Outras peças da mesma série:
Varinas da série "Arte Nova" - Maria de Lourdes Castro - Fábrica de Loiça de Sacavém
Desenhos da série "Arte Nova" - Maria de Lourdes Castro - Fábrica de Loiça de Sacavém
Jarro da série "Arte Nova"- Maria de Lourdes Castro - Fábrica de Loiça de Sacavém
Pratos e Castiçal - Maria de Lourdes Castro - Fábrica de Loiça de Sacavém
Prato, garrafa e copos da série "Arte Nova" - Maria de Lourdes Castro - Fábrica de Loiça de Sacavém



Maria de Lourdes Castro/FLS - Barco A-54, c.1959. © CMP



Maria de Lourdes Castro/FLS - Barco A-54, c.1959. © CMP



Maria de Lourdes Castro/FLS - Barco A-54, c.1959. © CMP



Maria de Lourdes Castro/FLS - Barco A-54, c.1959. © CMP



Maria de Lourdes Castro/FLS - Barco A-54, c.1959. © CMP



Maria de Lourdes Castro/FLS - Barco A-54, c.1959. © CMP


Maria de Lourdes Castro/FLS - Barco A-54, detalhe. © CMP


O Barco A-54 pode ser considerado arquetípico do trabalho desenvolvido por Maria de Lourdes Castro, entre 1955 e 1959, na F.L.S., condensando toda a liberdade expressiva por ela imposta à produção de louça artística da fábrica. 
A expressividade das matérias, a modelação robusta mas fluída das formas, o uso de esmaltes densos em acabamentos informais, onde os vidros, escorrendo e interagindo entre si, revelam texturas, brilhos e cromatismos surpreendentes, marcam uma produção plena de liberdade orgânica, onde a emoção e a intuição se sobrepõem à razão.
Suplantando as condicionantes da produção em série, este conjunto de peças representa um momento raro na história da cerâmica industrial em Portugal, em que uma grande unidade fabril fomenta a elaboração criativa, tirando partido do experimentalismo, em proveito da melhoria da qualidade plástica da sua produção e simultaneamente garante, a uma produção de notórios contornos autorais, uma qualidade técnica só possível em contexto industrial.



Maria de Lourdes Castro/FLS - Barco A-54, detalhe. © CMP



Maria de Lourdes Castro/FLS - Barco A-54, detalhe. © CMP



Maria de Lourdes Castro/FLS - Barco A-54, detalhe. © CMP


Maria de Lourdes Castro/FLS - Barco A-54, detalhe. © CMP


Maria de Lourdes Castro/FLS - Barco A-54, detalhe. © CMP


Embora a peça date de um período anterior à viagem da ceramista para Itália, em 1960, ela reflecte, como aliás toda a série Arte Nova, fortes influências italianas. 
Neste caso, em especial das manufacturas da região de Turim, as mais corajosas e arrojadas no desenvolvimento de formas excêntricas, de contornos anti-racionalistas, totalmente contrários à optimização da produção em série.

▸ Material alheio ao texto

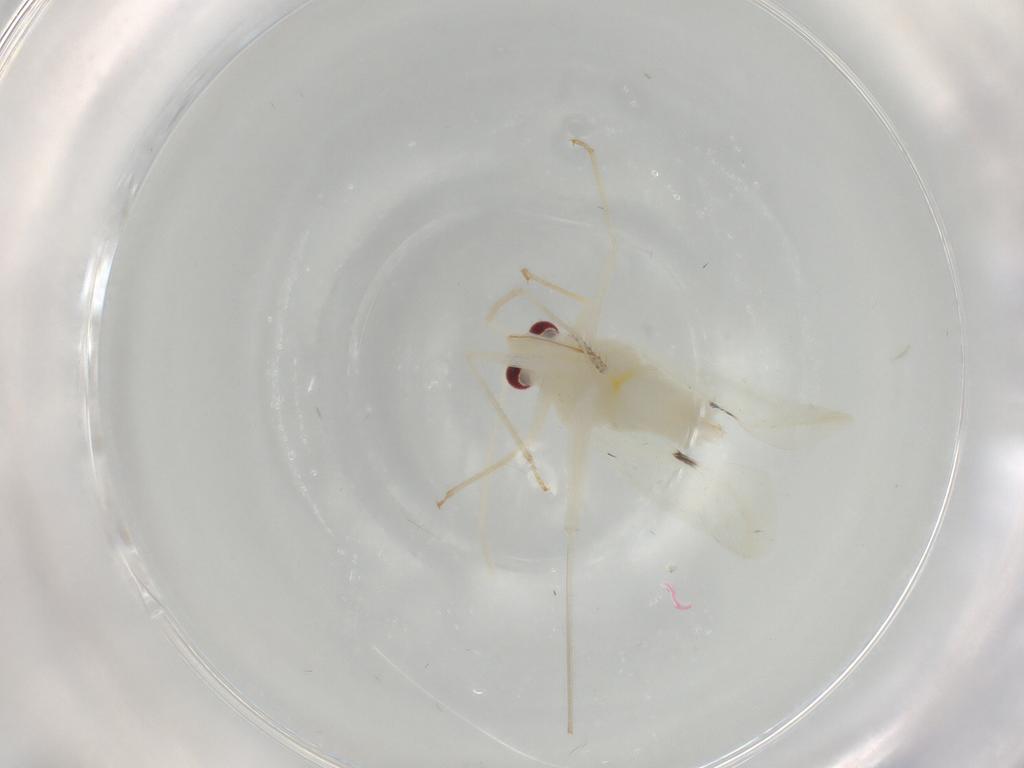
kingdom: Animalia
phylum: Arthropoda
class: Insecta
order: Hemiptera
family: Miridae
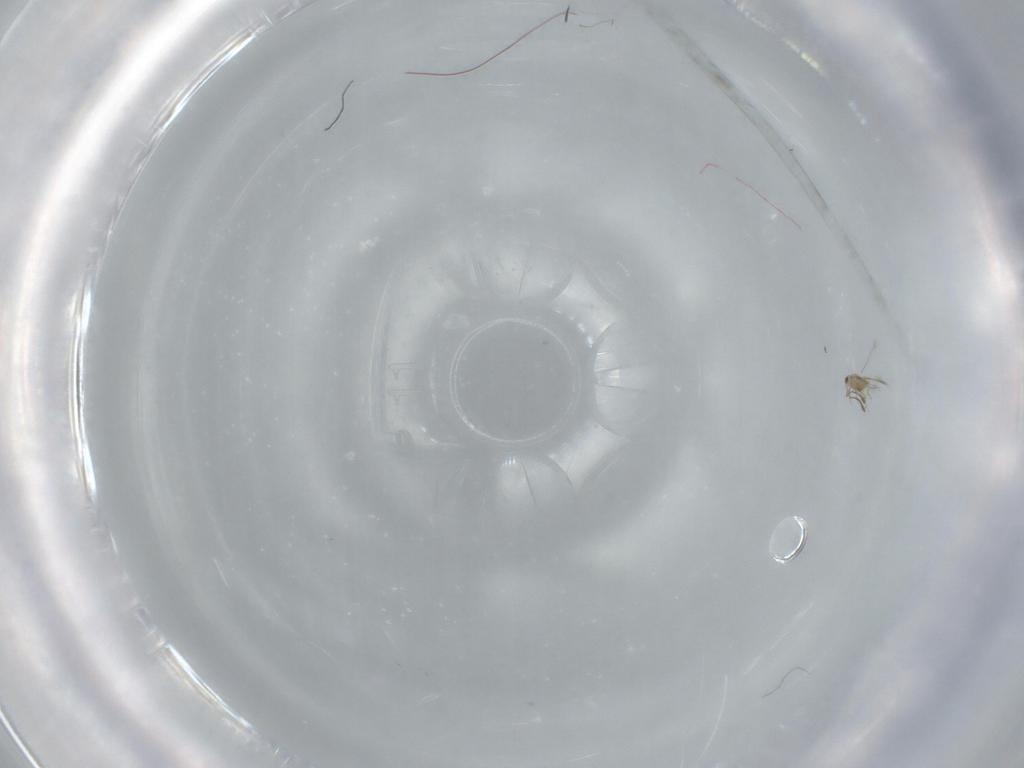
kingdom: Animalia
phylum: Arthropoda
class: Insecta
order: Hymenoptera
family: Mymaridae
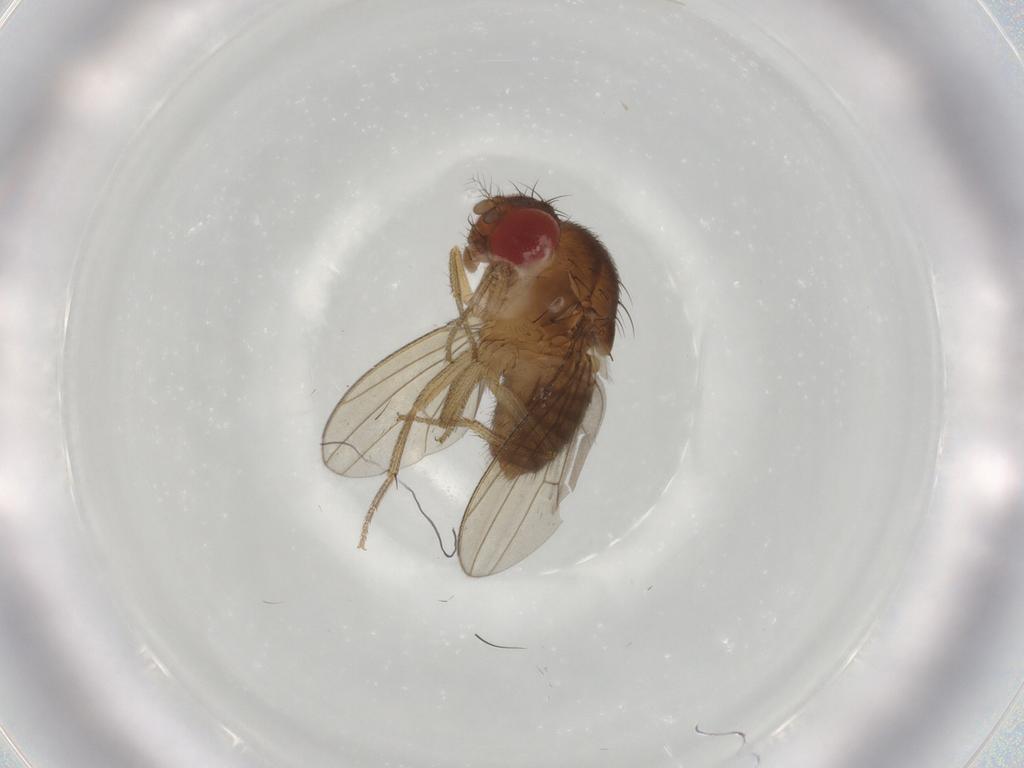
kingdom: Animalia
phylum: Arthropoda
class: Insecta
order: Diptera
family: Drosophilidae
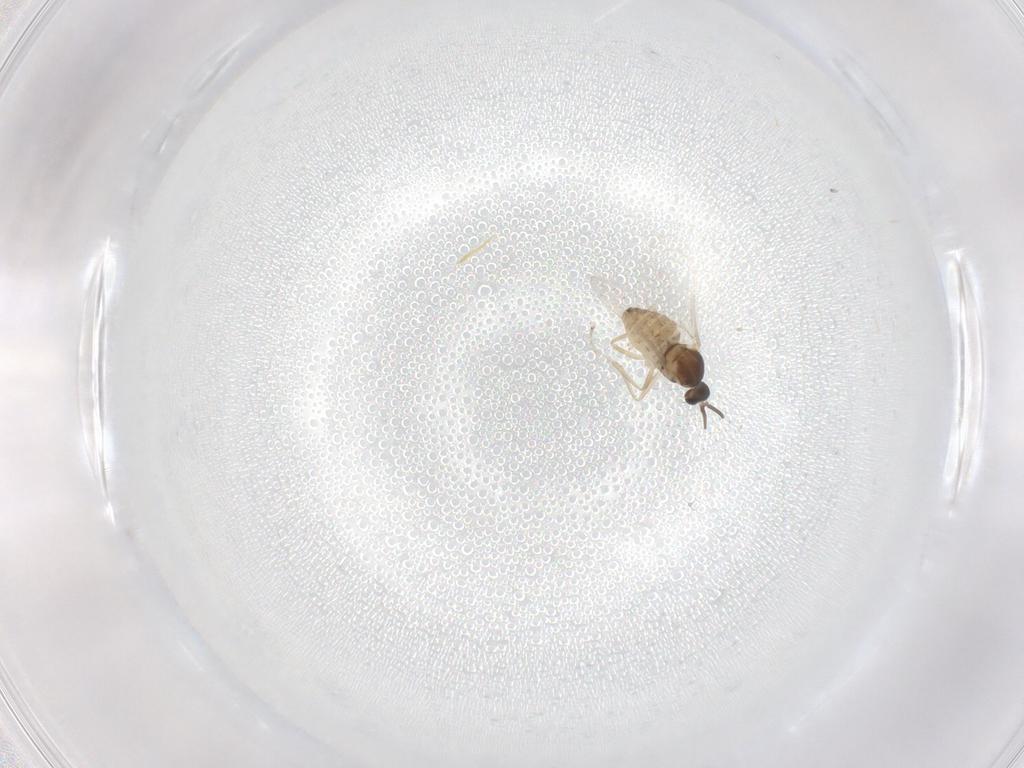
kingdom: Animalia
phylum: Arthropoda
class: Insecta
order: Diptera
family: Cecidomyiidae
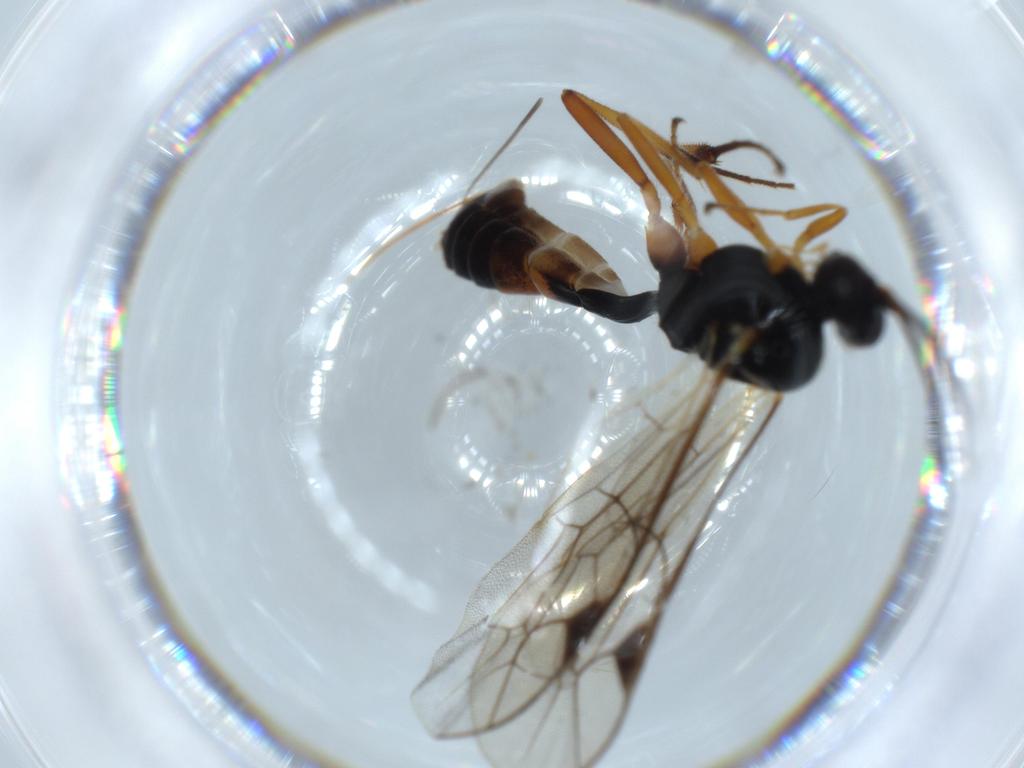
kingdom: Animalia
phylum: Arthropoda
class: Insecta
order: Hymenoptera
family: Ichneumonidae
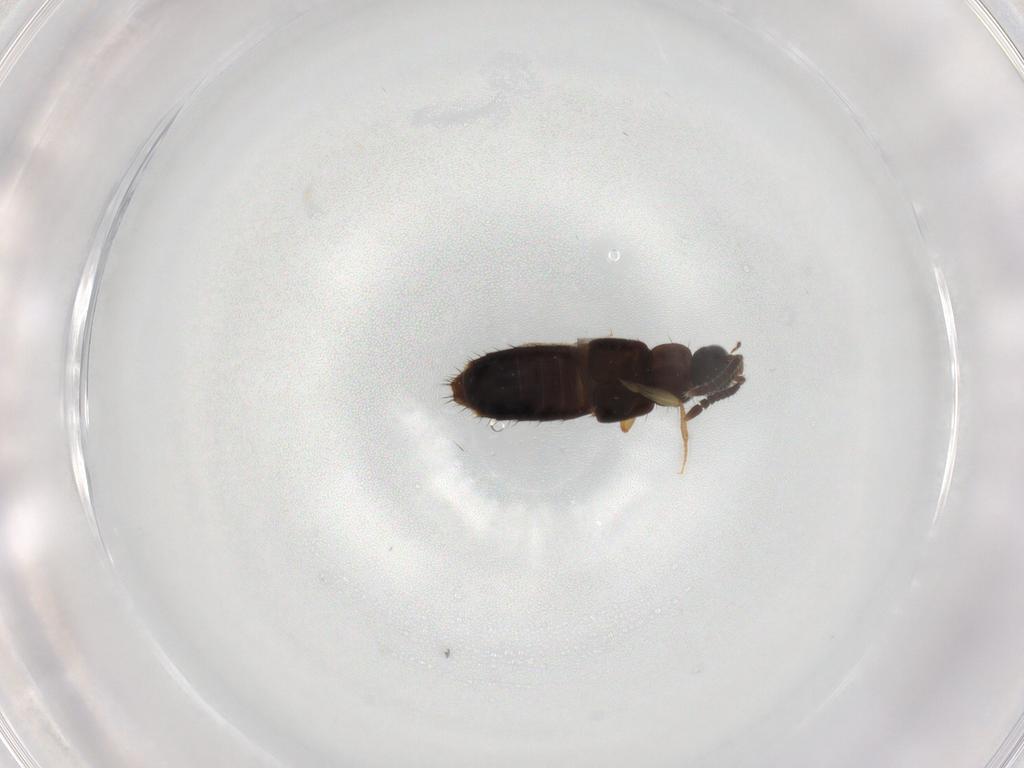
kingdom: Animalia
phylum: Arthropoda
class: Insecta
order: Coleoptera
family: Staphylinidae
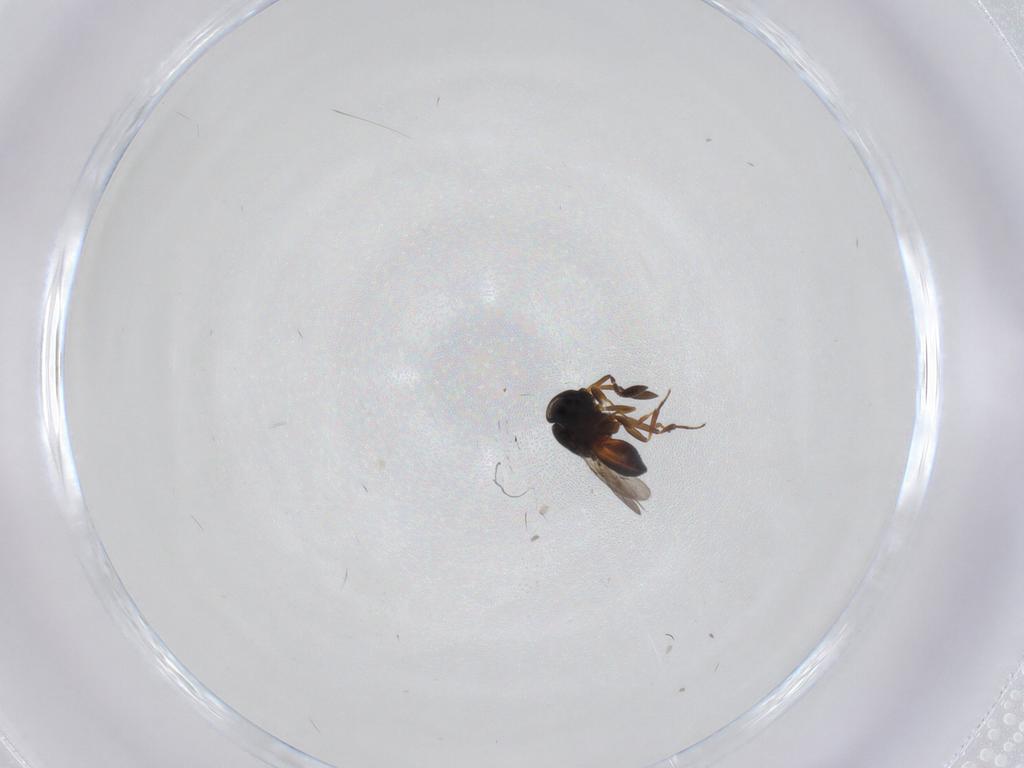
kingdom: Animalia
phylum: Arthropoda
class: Insecta
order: Hymenoptera
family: Scelionidae
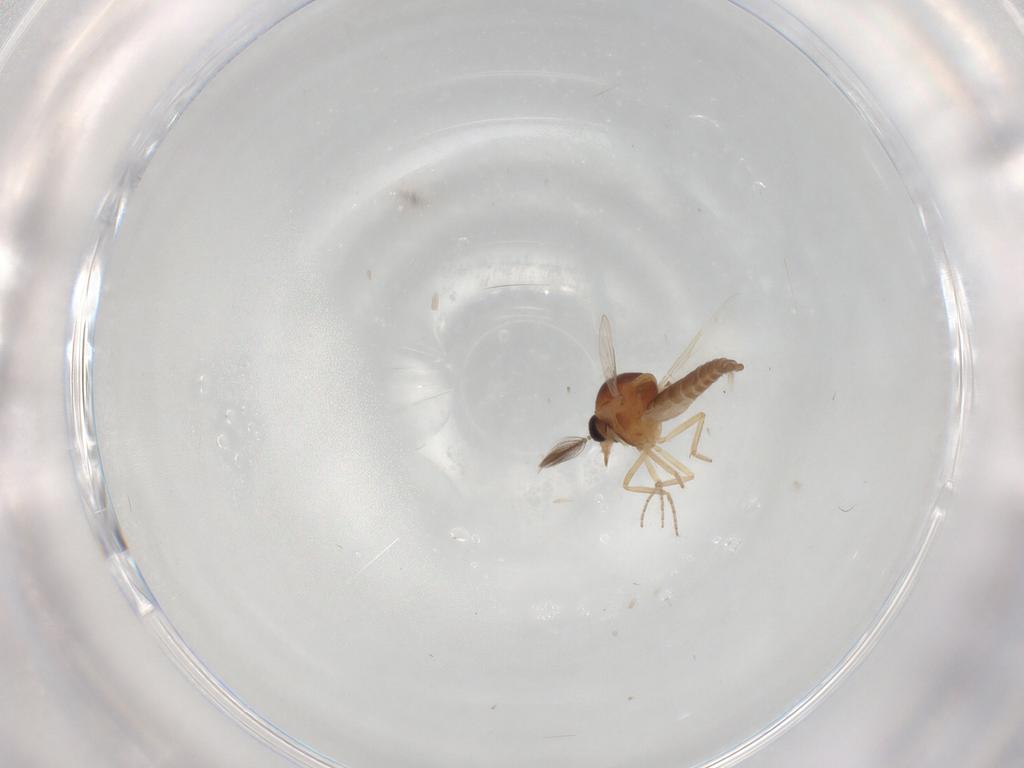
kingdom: Animalia
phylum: Arthropoda
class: Insecta
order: Diptera
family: Ceratopogonidae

É quase milagroso que tais peças, cujas formas materializam uma absurda fragilidade, tenham chegado intactas aos dias de hoje.



Folha de modelos da série Arte Nova. © CDMJA-MCS © MAFLS


A folha de modelos da série Arte Nova, aqui reproduzida, faz parte do acervo do Centro de Documentação Manuel Joaquim Afonso do Museu de Cerâmica de Sacavém, publicada por MAFLS.




Maria de Lourdes Castro/FLS - Barco A-54, tardoz. © CMP


A generalidade das peças desta série, aparecem marcadas a pincel com a sigla "FLS", ou "Sacavém", ou sem marca e apenas com a referência do modelo incisa, como acontece neste caso.
Sendo objecto de menor tiragem, ao contrário da louça utilitária e decorativa da produção corrente, a série Arte Nova raramente está marcada com o típico carimbo de fábrica.